May 2, 2011

Life on the Couch: So, this thing happened yesterday...

...and I've had no idea how I'm supposed to feel about it.

I watched along with millions of people around the world as my President announced that the American military, on his command, had killed a man who had spent the last decade being a modern-day boogeyman... and I was frightened. I listened to reporters and correspondents discuss the end of the war on terror... and I was skeptical. I watched footage of a crowd outside the White House singing and chanting and celebrating this boogeyman's death... and I was disturbed. I read statements from my own friends who were fiercely joyful at the news that a man had been killed... and I worried. I heard congratulations being offered by people I admired to other people I admired... and I squirmed.

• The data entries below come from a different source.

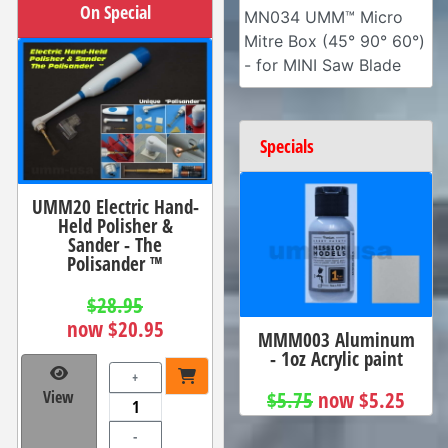
On Special
MN034 UMM™ Micro
Mitre Box (45° 90° 60°)
- for MINI Saw Blade
Specials
UMM20 Electric Hand-
Held Polisher &
Sander - The
Polisander ™
$28.95
now $20.95
MMM003 Aluminum
- 1oz Acrylic paint
+
$5.75
now $5.25
View
-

I also wondered... why he was killed. Why he wasn't captured, and tried. I wondered what happened in that mansion in Pakistan that led to more death.

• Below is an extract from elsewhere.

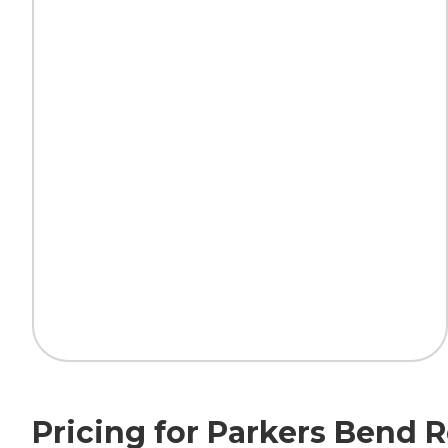
Pricing for Parkers Bend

I've been thinking about 9/11 today, remembering the horror and the devastation and the fear and the mourning. I've tried to make those feelings fit with the feelings I've had about the death of Osama Bin Laden. I can't make them fit. I think about all the people who lost someone they loved as the result of orders and plans made by the man who was killed on the orders and plans of the American military and Barack Obama. I don't want to begrudge these victims the feeling of closure this might give them, the small amount of peace they may get from knowing this man is dead.

But it feels so wrong.

Here's what doesn't make sense. In his address to the nation (to the world), Obama said that justice had been served with the death of Bin Laden. But what happened last night wasn't justice. It was vengeance.

Justice would have been his capture and trail... even if the end result was the same. I am not a military strategist, or a politician, or an expert on foreign policy. I'm not a Democrat or a Republican, an atheist or a believer. There are a lot of situations where I don't like to take a stand one way or the other because I just don't know enough about it to do so. But sometimes I have to trust my gut. And my gut is telling me that it's not right to celebrate Osama Bin Laden's death. I could ramble on and on about why, but Martin Luther King Jr. said it better than I ever could:

“I will mourn the loss of thousands of precious lives, but I will not rejoice in the death of one, not even an enemy. Returning hate for hate multiplies hate, adding deeper darkness to a night already devoid of stars. Darkness cannot drive out darkness: only light can do that. Hate cannot drive out hate, only love can do that.”